4DMT, FDA agree to lift clinical hold on Fabry gene therapy 4D-310
Hold was based on safety data from company's INGLAXA Phase 1/2 trials
4D Molecular Therapeutics (4DMT) has reached an agreement with the U.S. Food and Drug Administration (FDA) to lift the hold on a U.S.-based clinical trial testing 4D-310, an investigational gene therapy for Fabry disease.
Among the six patients dosed in both trials, three developed atypical hemolytic uremic syndrome (aHUS), a rare disorder marked by the destruction of red blood cells that carry oxygen in the bloodstream.
To address this, 4DMT launched a single safety study involving nonhuman primates to evaluate 4D-310 combined with an immunosuppressive regimen using rituximab and sirolimus (R/S) to lower the risk of aHUS and toxicity-related side effects. The company plans to submit the results to the FDA by mid-2024.
The INGLAXA trial protocol has also been modified to minimize aHUS risk, including by implementing the R/S immunosuppressive regimen.
“We are delighted to have reached an agreement with the FDA on our proposed plan to address the clinical hold and continue trial development,” David Kirn, MD, co-founder and CEO of 4DMT, said in a company press release.
What led to the clinical hold on 4D-310 trial?
Mutations in the GLA gene cause Fabry disease, a condition wherein fatty molecules build up to toxic levels inside cells.
Administered directly into the bloodstream, or intravenously, 4D-310 uses a harmless engineered viral vector to deliver a healthy copy of the gene to heart muscle cells to help break down these molecules.
The ongoing Phase 1/2 trials are designed to study the safety and effectiveness of 4D-310 in 18 adults with Fabry disease. The participants receive a single intravenous administration and are then followed for up to a year. The participants also received immunosuppressive prednisone to ease immune-related side effects.
Data from the first three participants in the U.S. clinical trial showed improvement in several measures of heart function a year after treatment, with signs that the GLA gene copy had been delivered and was functioning as expected in about half of the heart muscle cells.
Three patients had aHUS within a week of receiving the gene therapy, with one deemed severe, however. While all recovered within two to four weeks, the company decided to pause enrollment in both INGLAXA trials.

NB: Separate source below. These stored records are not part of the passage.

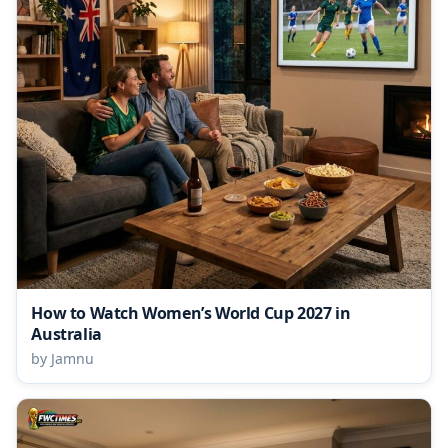
How to Watch Women’s World Cup 2027 in
Australia
by Jamnu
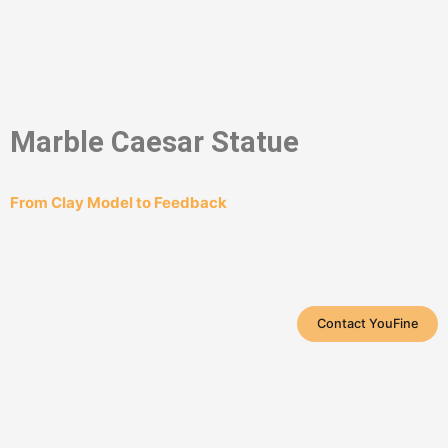
Marble Caesar Statue
From Clay Model to Feedback
Contact YouFine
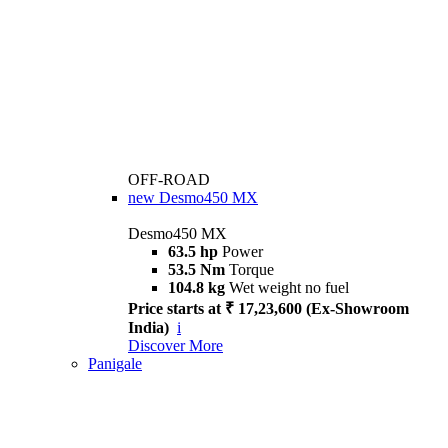
OFF-ROAD
new
Desmo450 MX
Desmo450 MX
63.5 hp
Power
53.5 Nm
Torque
104.8 kg
Wet weight no fuel
Price starts at ₹ 17,23,600 (Ex-Showroom
India)
i
Discover More
Panigale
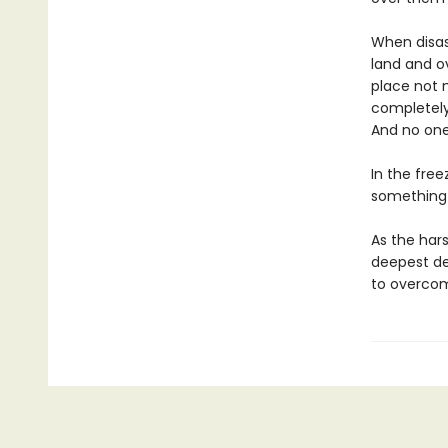
When disas
land and o
place not 
completely 
And no one
In the free
something 
As the hars
deepest de
to overcom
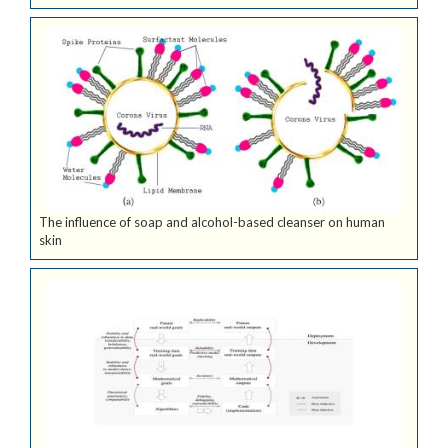
The influence of soap and alcohol-based cleanser on human
skin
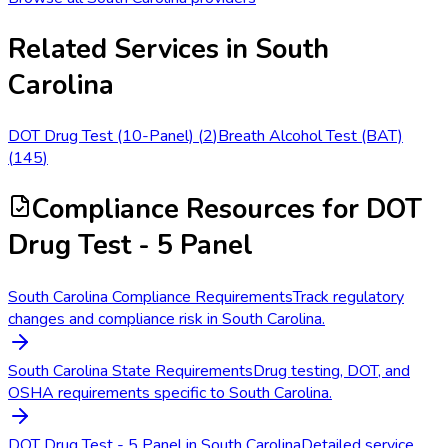
Related Services in
South
Carolina
DOT Drug Test (10-Panel)
(
2
)
Breath Alcohol Test (BAT)
(
145
)
Compliance Resources
for DOT
Drug Test - 5 Panel
South Carolina Compliance Requirements
Track regulatory
changes and compliance risk in South Carolina.
South Carolina State Requirements
Drug testing, DOT, and
OSHA requirements specific to South Carolina.
DOT Drug Test - 5 Panel in South Carolina
Detailed service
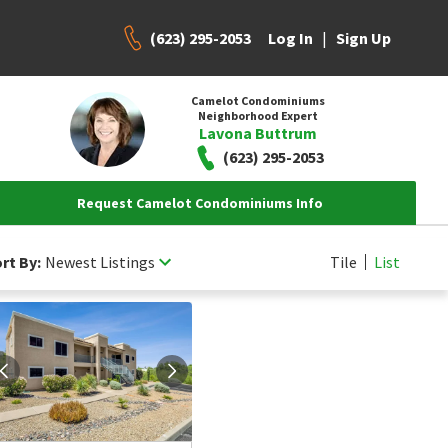
(623) 295-2053
|
Log In
Sign Up
Camelot Condominiums
Neighborhood Expert
Lavona Buttrum
(623) 295-2053
Request Camelot Condominiums Info
rt By:
Newest Listings
Tile
List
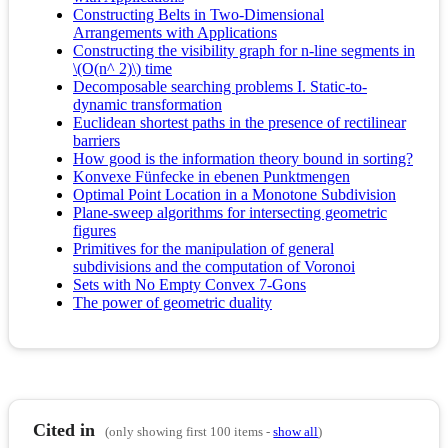
Constructing Belts in Two-Dimensional
Arrangements with Applications
Constructing the visibility graph for n-line segments in
\(O(n^ 2)\) time
Decomposable searching problems I. Static-to-
dynamic transformation
Euclidean shortest paths in the presence of rectilinear
barriers
How good is the information theory bound in sorting?
Konvexe Fünfecke in ebenen Punktmengen
Optimal Point Location in a Monotone Subdivision
Plane-sweep algorithms for intersecting geometric
figures
Primitives for the manipulation of general
subdivisions and the computation of Voronoi
Sets with No Empty Convex 7-Gons
The power of geometric duality
Cited in
(only showing first 100 items -
show all
)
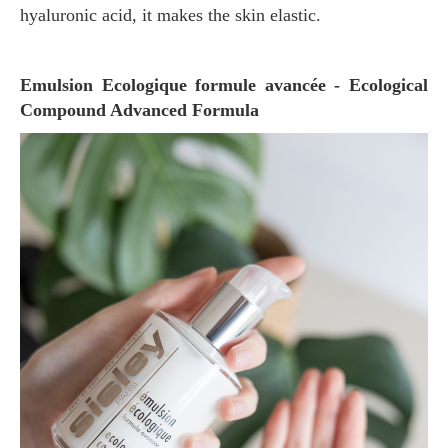
hyaluronic acid, it makes the skin elastic.
Emulsion Ecologique formule avancée - Ecological
Compound Advanced Formula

Soon after, the FDA notified 4DMT of a clinical hold in the U.S., which was “consistent with the company’s plans.” A clinical hold was not placed on the Asia-Pacific program by regional regulators.
The company is conducting the single study in monkeys to demonstrate that switching the immunosuppressive regimen from prednisone to R/S is safe and has a good distribution in the body.
4DMT is continuing to examine efficacy data from the INGLAXA clinical trial program. Interim data, including results from heart biopsies, after 1-1.5 years of follow-up for all six patients, are expected in the first quarter of 2024.
“We have shared with the FDA the totality of the most up to date clinical activity and safety data already generated from INGLAXA trials, as of August 2023, and look forward to progressing this critical work on behalf of all patients with Fabry disease,” Kirn said.